Class Distribution AFTER SMOTE:
Training set:
  Class 0 (No Readmission): 72324 (50.00%)
  Class 1 (Readmission):    72324 (50.00%)
  Imbalance Ratio: 1.000
Original training samples: 81410
Resampled training samples: 144648
Synthetic samples created: 63238
⚠ IMPORTANT: Test set remains unchanged to provide unbiased evaluation!
Test set shape: (20353, 2290)
Test set class distribution:
  Class 0: 18082 (88.84%)
  Class 1: 2271 (11.16%)


## Step 8: Save Preprocessor and Final Data

Save the fitted preprocessor and transformed data for use in the modeling notebook.

In [42]:
# Save the preprocessor
preprocessor_path = os.path.join(MODELS_DIR, "preprocessor.joblib")
joblib.dump(preprocessor, preprocessor_path)
print(f"Preprocessor saved to: {preprocessor_path}")
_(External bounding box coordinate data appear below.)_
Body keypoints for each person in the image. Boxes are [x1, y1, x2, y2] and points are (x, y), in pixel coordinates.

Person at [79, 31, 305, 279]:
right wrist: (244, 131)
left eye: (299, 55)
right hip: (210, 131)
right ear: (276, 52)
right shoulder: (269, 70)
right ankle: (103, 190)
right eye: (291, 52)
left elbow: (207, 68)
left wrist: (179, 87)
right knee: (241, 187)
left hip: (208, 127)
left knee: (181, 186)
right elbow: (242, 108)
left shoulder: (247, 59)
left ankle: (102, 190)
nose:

# Save the RESAMPLED training data with original test data
final_data_path = os.path.join(PROCESSED_DATA_DIR, "3_final_data_resampled.npz")
np.savez_compressed(
    final_data_path,
    X_train=X_train_resampled,  # Using resampled training data
    X_test=X_test_transformed,   # Original test data (no resampling)
    y_train=y_train_resampled,   # Resampled training labels
    y_test=y_test.values         # Original test labels
)
print(f"Final data saved to: {final_data_path}")
print(f"  - Training data: RESAMPLED (balanced classes)")
print(f"  - Test data: ORIGINAL (real-world distribution)")
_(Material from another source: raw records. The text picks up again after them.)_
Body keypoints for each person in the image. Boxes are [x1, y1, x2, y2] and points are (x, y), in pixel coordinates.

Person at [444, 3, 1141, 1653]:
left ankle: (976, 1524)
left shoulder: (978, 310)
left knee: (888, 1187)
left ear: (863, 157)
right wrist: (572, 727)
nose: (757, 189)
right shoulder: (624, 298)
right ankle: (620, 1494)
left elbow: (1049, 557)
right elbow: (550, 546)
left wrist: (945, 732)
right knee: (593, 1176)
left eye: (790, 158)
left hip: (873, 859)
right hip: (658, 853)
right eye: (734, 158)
# Also save the feature engineering results as CSV for reference
featured_data_path = os.path.join(PROCESSED_DATA_DIR, "2_featured_data.csv")
df_featured = X.copy()
df_featured["readmitted_binary"] = y
df_featured.to_csv(featured_data_path, index=False)
print(f"Featured data saved to: {featured_data_path}")

Preprocessor saved to: /home/ghost/workspace/university/machine_learning_and_computer_vision/assessment_main/models/preprocessor.joblib


Final data saved to: /home/ghost/workspace/university/machine_learning_and_computer_vision/assessment_main/data/processed/3_final_data_resampled.npz
  - Training data: RESAMPLED (balanced classes)
  - Test data: ORIGINAL (real-world distribution)
Featured data saved to: /home/ghost/workspace/university/machine_learning_and_computer_vision/assessment_main/data/processed/2_featured_data.csv


## Summary

Feature engineering completed successfully! Key accomplishments:

1. **Domain-Specific Features Created:**
   - `change_of_meds`: Binary feature indicating medication changes
   - `HbA1c_Change_Group`: 4-category feature combining HbA1c results with medication changes

2. **Data Preprocessing:**
   - Target variable converted to binary (<30 days = 1, others = 0)
   - 24 individual medication columns removed (information captured in engineered features)
   - Features separated into numerical and categorical for appropriate processing

3. **Pipeline Construction:**
   - StandardScaler applied to numerical features
   - OneHotEncoder applied to categorical features
   - Proper train/test split with stratification
   - Preprocessor fitted only on training data to prevent leakage

4. **Class Imbalance Handling (CRITICAL):**
   - Applied SMOTE to training data to balance classes (88.8% → 50/50)
   - Test data kept at original distribution for unbiased evaluation
   - This prevents poor recall for the minority class (readmissions)

5. **Outputs Saved:**
   - `preprocessor.joblib`: Fitted preprocessor for reuse
   - `3_final_data.npz`: **Resampled** training data + original test data
   - `2_featured_data.csv`: Reference dataset with engineered features

The data is now ready for neural network modeling in Notebook 3!